文本片段
此模型根据其他选手公开的模型修改而来，原模型https://github.com/LogicJake/tianchi_nlp/blob/master/model_lstm_5fold.ipynb

原模型测试集A f1 95.63，调整后的模型测试集A 96.68，测试集B 96.74

如果在colab里面运行，需自行上传除.ipynb以外的其他项目文件

Keras==2.3.1

tensorflow==1.15.1

In [None]:
!wget https://tianchi-competition.oss-cn-hangzhou.aliyuncs.com/531810/train_set.csv.zip
!wget https://tianchi-competition.oss-cn-hangzhou.aliyuncs.com/531810/test_a.csv.zip
!wget https://tianchi-competition.oss-cn-hangzhou.aliyuncs.com/531810/test_b.csv.zip
!unzip train_set.csv.zip
!unzip test_a.csv.zip
!unzip test_b.csv.zip

In [None]:
!wget https://drive.deepnlp.workers.dev/test_a_fake_label.csv  # 伪标签文件

In [None]:
%tensorflow_version 1.x

In [None]:
import os
import numpy as np
import pandas as pd
import warnings
from gensim.models import KeyedVectors
from tqdm import tqdm
import random
import tensorflow as tf
from sklearn.metrics import f1_score
from sklearn.model_selection import KFold, StratifiedKFold
# from keras_self_attention import SeqSelfAttention, SeqWeightedAttention

from keras import backend as K
from keras.preprocessing import text, sequence
from keras import Model
from keras.layers import Conv1D, Embedding, Input, Bidirectional, CuDNNLSTM, Dense, Concatenate, Masking, LSTM, SpatialDropout1D
from keras.layers import BatchNormalization, Dropout, Activation
from keras.layers import GlobalMaxPool1D, GlobalAveragePooling1D, GlobalAvgPool1D, GlobalMaxPooling1D
from keras.optimizers import Adam
from keras.callbacks import EarlyStopping, ModelCheckpoint, ReduceLROnPlateau, Callback
from keras.utils import to_categorical
from keras_radam import RAdam
from keras_lookahead import Lookahead
# from keras import regularizers
# os.environ["CUDA_VISIBLE_DEVICES"] = '1'
pd.set_option('display.max_columns', None)
pd.set_option('display.max_rows', None)

warnings.filterwarnings('ignore')

In [None]:
!pip install keras-rectified-adam
!pip install keras-lookahead

In [None]:
def fix_seed(seed):
#     random.seed(seed)
    np.random.seed(seed)
    tf.set_random_seed(seed)

seed = 2020
fix_seed(seed)

In [None]:
df_train = pd.read_csv('train_set.csv', sep='\t')
df_test = pd.read_csv('test_a.csv', sep='\t')

(数据条目)

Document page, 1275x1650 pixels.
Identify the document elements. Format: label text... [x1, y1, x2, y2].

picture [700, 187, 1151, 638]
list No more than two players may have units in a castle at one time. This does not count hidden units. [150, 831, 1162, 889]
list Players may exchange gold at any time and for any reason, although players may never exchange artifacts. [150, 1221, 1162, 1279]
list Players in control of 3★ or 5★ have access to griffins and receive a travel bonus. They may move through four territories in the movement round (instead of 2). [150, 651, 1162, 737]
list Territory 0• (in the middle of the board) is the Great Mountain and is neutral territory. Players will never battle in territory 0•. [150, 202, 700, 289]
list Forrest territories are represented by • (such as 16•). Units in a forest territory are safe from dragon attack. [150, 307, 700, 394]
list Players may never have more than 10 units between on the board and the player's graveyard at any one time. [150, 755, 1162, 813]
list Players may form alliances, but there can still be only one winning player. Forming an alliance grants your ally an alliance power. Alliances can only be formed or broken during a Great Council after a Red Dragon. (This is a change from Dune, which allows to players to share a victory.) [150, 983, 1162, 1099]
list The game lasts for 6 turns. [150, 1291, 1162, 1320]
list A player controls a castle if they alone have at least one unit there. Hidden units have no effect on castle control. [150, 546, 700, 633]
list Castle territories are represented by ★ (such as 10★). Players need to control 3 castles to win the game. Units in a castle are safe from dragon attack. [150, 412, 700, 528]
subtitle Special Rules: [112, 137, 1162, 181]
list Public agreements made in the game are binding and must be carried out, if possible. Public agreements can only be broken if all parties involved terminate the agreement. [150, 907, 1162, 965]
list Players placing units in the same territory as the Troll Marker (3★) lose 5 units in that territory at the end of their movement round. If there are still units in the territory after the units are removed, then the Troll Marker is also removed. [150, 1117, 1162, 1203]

待完成任务
1. 按文本片段所述，调整后的模型在测试集B上得分多少？
2. 在文本片段最后一行读取测试集的代码之后，续写这段模型代码。

练习答案
1. 96.74

2.
df_test_b = pd.read_csv('test_b.csv', sep='\t')
fake_label_a = pd.read_csv('test_a_fake_label.csv', sep='\t')  #伪标签文件，如果从头训练，需要去掉此处及下面的相关代码
df_data = df_train.append(df_test)
df_data = df_data.reset_index(drop=True)
df_data = df_data.append(df_test_b)
df_data = df_data.reset_index(drop=True)
print(df_data.shape, fake_label_a.shape)

In [None]:
max_words_num = None
seq_len = 2000
embedding_dim = 200
col = 'text'

In [None]:
print('Generate seqs')
os.makedirs('seqs', exist_ok=True)
seq_path = 'seqs/seqs_{}_{}.npy'.format(max_words_num, seq_len)
word_index_path = 'seqs/word_index_{}_{}.npy'.format(max_words_num, seq_len)
fake_path = 'seqs/fake_label.npy'

In [None]:
# 前后截取2000个字符，虽然截取3000会更好一点，但是训练时间会大大增加

if not os.path.exists(seq_path) or not os.path.exists(word_index_path):
    tokenizer = text.Tokenizer(num_words=max_words_num, lower=False, filters='')
    tokenizer.fit_on_texts(df_data[col].values.tolist())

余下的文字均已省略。